Roche (Basel, Switzerland) was name the sector leader in the pharmaceutical industry according to the 2010 results of the DJSI, which were released in September 2010. The DJSI evaluated 56 companies. Roche has been included in the DJSI (world index) since 2004 and was named the sector leader also in 2009. According to a Roche press release, Roche’s activities in the area of sustainability include decreasing its carbon footprint by reduction of energy consumption and improving energy efficiency. Other activities include involvement in local community charitable initiatives, remuneration, and benefit programs to recognize the value of its employees as well as to bring medically valuable and sustainable healthcare products and services to patients on a global basis
Also, named to the sustainability index were Abbott (Abbott Park, IL), AstraZeneca (London), CSL (Melbourne, Australia), Daiichi Sanyko (Tokyo), Eisai (Tokyo), GlaxoSmithKline (London), Johnson & Johnson (New Brunswick, NJ), Merck & Co. (Whitehouse Station, NJ), Novartis (Basel, Switzerland), Novo Nordisk (Denmark), sanofi-aventis (Paris), and Takeda (Osaka, Japan). Each of these companies was recognized in the DJSI on a worldwide basis and in the respective region in which the company is headquartered (i.e. United States, Europe, and Asia Pacific).

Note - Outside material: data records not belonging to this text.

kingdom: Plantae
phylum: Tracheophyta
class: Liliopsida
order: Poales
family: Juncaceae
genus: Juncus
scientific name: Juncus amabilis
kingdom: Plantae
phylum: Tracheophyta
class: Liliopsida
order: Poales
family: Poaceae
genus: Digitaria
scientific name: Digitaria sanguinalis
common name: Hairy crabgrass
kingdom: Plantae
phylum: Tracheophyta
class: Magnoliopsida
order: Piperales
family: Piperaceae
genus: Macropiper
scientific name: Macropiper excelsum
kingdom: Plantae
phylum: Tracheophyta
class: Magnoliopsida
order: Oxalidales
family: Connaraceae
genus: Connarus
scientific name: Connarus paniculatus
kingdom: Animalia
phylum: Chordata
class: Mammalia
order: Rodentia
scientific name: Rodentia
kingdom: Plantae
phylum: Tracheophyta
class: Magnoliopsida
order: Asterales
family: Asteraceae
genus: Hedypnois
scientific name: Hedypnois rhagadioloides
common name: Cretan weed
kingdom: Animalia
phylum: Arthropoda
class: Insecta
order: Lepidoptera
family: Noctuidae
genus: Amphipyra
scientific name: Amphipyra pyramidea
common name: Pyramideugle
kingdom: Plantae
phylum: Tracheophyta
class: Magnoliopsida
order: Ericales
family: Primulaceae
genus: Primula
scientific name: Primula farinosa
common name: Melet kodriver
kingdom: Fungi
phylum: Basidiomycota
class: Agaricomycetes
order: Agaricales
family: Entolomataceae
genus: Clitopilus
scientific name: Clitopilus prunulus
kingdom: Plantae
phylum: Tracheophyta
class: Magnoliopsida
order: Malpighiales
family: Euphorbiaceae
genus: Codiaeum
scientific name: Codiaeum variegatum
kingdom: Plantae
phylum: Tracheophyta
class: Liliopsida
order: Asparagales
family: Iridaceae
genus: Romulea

The DJSI evaluated 22 companies in the biotechnology industry and named Novozymes (Copenhagen, Denmark), a provider of enzymes and related technology. Novozymes led the biotechnology between 2000 and 2007 and again in 2009, according to a company press release. Novozymes earned an overall score of 84%, measured across 23 performance criteria, according to the company. Novozymes scored 100% for the company’s record in three out of four categories measuring environmental performance. It also scored well in stakeholder engagement and human capital development (both 100%) and customer relationship management (89%). Novozymes was recognized globally and in the European rankings.
Other biotechnology companies recognized in the DJSI were Biogen Idec (Cambridge, MA), Genzyme (Cambridge, MA), and Life Technologies (Carlsbad, CA), which provides tools and services for the biotechnology industry. These companies were recognized globally and respectively in their regional markets. Crucell (Leiden, The Netherlands) was recognized in European rankings.